[Collected data]
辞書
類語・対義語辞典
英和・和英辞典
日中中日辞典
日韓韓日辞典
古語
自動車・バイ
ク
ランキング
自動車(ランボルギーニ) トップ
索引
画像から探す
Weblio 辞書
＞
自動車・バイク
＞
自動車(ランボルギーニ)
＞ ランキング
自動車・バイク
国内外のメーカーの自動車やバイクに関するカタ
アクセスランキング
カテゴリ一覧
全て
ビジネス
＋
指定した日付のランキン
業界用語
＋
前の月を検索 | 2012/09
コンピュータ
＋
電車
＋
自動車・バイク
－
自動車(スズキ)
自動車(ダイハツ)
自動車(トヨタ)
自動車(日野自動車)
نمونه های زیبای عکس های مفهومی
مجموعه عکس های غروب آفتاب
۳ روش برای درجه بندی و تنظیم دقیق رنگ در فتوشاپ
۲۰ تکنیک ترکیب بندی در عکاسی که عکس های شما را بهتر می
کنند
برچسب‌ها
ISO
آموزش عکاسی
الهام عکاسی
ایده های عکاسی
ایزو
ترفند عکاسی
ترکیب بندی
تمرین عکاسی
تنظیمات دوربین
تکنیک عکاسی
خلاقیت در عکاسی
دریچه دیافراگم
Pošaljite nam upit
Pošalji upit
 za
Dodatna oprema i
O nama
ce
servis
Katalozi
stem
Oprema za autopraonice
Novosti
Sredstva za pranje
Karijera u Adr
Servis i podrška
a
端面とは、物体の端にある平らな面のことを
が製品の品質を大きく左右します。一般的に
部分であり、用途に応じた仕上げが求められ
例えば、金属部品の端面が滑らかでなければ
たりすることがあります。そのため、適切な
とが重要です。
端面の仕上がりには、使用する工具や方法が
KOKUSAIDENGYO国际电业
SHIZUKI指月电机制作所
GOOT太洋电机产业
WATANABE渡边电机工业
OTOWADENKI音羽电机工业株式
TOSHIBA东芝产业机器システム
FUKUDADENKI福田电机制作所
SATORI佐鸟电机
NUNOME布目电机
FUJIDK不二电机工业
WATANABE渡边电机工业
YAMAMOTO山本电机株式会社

▶ [Work required]: Count the lines of the material above that contain the string "عکاسی", matching case exactly, and reply with the number only.

▶ [Solution to this exercise]: 8